1992年 トヨタ自動車株式会社入社。2001年 東富士研究所研究員として次世代ハイブリッドや、モーター制御による車両運動コントロールを研究。2004年 製品企画リーダーとしてLEXUSLS600hプロジェクトを牽引。2008年 トヨタ自動車を退社。2009年 余合ホーム&モビリティ代表取締役社長に就任。

西濱 愛乃

ナビゲーター
西濱 愛乃

株式会社NINI
共同代表

京都工芸繊維大学デザイン経営工学科にて仲研究室を卒業後、設計事務所でワークプレイスデザインに携わる。2017年に株式会社NINIを設立し、京都に「HOSTEL NINIROOM」淡路島に「TORIKKA TABLE & STAY」を企画運営。

テーマイラスト

近年、働き方の多様化に伴い、ワークプレイスのあり方が変化してきました。在宅勤務が普及したものの、集まり、コミュニケーションを深める重要性が見直され、オフィスも再評価されています。オフィスではABWの考え方が広まり、働く場所を自分で決めるようになりました。これからの働く空間はどのようなものになるのかを考えました。この企画にあたって、タイトルに、「ワークプレイス」と、まちづくりで使われる「プレイスメイキング」を取り入れています。
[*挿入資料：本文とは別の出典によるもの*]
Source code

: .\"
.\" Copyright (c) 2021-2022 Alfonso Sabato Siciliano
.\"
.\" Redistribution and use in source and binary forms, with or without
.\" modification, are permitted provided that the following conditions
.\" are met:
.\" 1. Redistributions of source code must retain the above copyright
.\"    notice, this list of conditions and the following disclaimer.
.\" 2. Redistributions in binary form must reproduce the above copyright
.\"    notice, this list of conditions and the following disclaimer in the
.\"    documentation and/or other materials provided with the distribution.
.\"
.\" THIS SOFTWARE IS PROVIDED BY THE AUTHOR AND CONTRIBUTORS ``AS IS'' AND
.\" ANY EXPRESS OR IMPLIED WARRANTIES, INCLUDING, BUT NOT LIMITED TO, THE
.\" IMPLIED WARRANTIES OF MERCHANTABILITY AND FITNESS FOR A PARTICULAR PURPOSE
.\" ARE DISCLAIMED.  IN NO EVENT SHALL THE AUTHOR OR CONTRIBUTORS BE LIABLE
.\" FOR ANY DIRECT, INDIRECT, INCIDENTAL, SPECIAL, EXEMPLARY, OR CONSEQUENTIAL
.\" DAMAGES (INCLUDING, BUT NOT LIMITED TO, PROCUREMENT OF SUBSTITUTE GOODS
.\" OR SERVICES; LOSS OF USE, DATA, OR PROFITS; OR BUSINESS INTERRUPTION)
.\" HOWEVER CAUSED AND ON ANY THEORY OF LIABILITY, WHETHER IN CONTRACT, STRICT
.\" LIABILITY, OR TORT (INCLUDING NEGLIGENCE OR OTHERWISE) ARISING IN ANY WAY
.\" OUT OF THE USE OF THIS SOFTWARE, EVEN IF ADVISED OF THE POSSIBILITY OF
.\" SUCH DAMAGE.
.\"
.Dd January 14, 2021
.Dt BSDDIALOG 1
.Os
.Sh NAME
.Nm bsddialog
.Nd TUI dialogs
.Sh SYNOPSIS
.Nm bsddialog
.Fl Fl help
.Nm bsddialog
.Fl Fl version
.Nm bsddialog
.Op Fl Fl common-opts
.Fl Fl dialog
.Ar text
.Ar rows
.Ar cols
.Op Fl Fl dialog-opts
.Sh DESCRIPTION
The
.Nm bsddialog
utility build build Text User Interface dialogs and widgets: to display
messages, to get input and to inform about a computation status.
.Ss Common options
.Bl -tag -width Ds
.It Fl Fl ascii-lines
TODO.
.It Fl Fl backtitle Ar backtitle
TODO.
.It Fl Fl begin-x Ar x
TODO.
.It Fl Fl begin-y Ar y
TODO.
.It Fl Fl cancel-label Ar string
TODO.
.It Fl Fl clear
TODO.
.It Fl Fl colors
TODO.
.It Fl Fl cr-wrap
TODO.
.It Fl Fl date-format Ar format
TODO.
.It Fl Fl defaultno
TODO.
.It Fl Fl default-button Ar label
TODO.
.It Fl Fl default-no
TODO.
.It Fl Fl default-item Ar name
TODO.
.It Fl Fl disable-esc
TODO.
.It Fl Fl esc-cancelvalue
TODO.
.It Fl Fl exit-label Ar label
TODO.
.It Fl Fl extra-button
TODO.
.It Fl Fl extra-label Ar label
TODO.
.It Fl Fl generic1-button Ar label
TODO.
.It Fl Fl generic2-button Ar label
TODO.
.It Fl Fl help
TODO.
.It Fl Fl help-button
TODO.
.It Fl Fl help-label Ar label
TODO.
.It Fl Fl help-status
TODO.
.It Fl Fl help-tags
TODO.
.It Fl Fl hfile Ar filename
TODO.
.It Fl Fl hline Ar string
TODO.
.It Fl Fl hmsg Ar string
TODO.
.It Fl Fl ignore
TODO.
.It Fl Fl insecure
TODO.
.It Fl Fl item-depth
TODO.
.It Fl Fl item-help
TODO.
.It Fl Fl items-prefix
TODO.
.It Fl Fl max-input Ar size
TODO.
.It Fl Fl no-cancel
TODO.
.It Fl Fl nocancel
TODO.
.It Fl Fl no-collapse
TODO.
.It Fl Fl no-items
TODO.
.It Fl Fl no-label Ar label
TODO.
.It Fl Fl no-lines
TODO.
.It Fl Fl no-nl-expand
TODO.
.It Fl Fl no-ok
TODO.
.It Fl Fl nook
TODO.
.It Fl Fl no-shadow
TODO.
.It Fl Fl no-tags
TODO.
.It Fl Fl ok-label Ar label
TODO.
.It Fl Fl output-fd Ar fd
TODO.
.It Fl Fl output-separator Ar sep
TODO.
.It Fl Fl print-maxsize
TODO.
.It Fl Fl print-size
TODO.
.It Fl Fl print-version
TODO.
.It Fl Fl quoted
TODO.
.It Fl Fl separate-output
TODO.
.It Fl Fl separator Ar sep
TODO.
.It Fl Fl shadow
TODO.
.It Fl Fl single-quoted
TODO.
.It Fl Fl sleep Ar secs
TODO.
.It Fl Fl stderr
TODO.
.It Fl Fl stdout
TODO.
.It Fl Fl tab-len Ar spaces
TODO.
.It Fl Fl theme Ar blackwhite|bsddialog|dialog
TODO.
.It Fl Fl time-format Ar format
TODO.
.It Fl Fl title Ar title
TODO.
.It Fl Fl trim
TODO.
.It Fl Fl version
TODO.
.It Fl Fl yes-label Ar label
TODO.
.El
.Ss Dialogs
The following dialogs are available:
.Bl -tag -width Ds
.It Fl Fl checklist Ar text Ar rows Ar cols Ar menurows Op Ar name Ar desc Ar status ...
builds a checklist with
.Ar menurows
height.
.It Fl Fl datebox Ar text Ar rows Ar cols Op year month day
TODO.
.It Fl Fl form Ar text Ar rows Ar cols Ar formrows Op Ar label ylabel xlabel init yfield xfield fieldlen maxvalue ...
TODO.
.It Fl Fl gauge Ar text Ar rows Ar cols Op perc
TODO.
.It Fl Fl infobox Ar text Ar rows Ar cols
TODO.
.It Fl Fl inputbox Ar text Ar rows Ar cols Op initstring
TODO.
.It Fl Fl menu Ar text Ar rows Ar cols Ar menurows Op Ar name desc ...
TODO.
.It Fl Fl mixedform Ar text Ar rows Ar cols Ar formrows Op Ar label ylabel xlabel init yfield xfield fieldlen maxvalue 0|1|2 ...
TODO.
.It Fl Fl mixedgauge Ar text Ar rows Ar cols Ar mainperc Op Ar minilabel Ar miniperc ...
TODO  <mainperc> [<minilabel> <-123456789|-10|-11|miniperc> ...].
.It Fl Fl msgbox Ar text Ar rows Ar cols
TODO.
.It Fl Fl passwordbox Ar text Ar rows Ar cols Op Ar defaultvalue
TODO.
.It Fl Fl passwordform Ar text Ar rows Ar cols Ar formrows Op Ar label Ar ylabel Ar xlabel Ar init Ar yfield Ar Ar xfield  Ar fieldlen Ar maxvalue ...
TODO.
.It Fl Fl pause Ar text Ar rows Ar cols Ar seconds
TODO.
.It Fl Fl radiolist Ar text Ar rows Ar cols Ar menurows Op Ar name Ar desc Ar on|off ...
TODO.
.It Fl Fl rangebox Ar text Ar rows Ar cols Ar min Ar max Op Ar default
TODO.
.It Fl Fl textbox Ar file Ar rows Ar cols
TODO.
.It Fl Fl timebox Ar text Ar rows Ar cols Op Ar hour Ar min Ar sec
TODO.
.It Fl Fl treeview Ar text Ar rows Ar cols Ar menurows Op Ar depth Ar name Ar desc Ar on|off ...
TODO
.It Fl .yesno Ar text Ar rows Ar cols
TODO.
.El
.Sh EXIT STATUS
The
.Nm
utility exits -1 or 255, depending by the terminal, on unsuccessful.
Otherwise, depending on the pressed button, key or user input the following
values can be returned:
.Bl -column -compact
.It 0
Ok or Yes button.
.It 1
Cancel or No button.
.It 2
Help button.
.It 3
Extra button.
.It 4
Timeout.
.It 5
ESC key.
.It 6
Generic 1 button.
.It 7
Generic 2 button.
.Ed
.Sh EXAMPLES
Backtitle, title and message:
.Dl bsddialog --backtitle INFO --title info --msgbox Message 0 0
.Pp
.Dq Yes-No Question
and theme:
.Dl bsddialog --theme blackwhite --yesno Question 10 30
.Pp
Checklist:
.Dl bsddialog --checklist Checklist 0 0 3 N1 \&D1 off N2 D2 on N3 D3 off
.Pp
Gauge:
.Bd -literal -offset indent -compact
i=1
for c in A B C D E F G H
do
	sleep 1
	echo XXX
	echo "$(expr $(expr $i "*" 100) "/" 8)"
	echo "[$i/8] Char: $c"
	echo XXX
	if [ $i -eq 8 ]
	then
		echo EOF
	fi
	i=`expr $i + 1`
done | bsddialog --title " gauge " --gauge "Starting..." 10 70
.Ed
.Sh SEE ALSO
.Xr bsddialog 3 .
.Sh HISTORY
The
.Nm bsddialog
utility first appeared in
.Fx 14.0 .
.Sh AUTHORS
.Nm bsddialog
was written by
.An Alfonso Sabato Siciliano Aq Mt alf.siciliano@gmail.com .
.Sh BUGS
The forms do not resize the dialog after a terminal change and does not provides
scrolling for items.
これは、「人」を中心に「まち」を考え、つくり続けることと通じるからです。そして、ワークプレイスを什器やデスクのレベルから、「ワーク」と「ライフ」を分けないライフスタイル、そしてまちづくりのレベルまで広げ、さまざまな場所を訪れる計画を立てました。訪れるのは、オフィス研究の第一人者である仲隆介先生と、住まいやモビリティなど新しい生活空間の創出を事業にされている余合繁一さん。ナビゲーターは京都と淡路島で宿泊施設を企画運営している西濱愛乃です。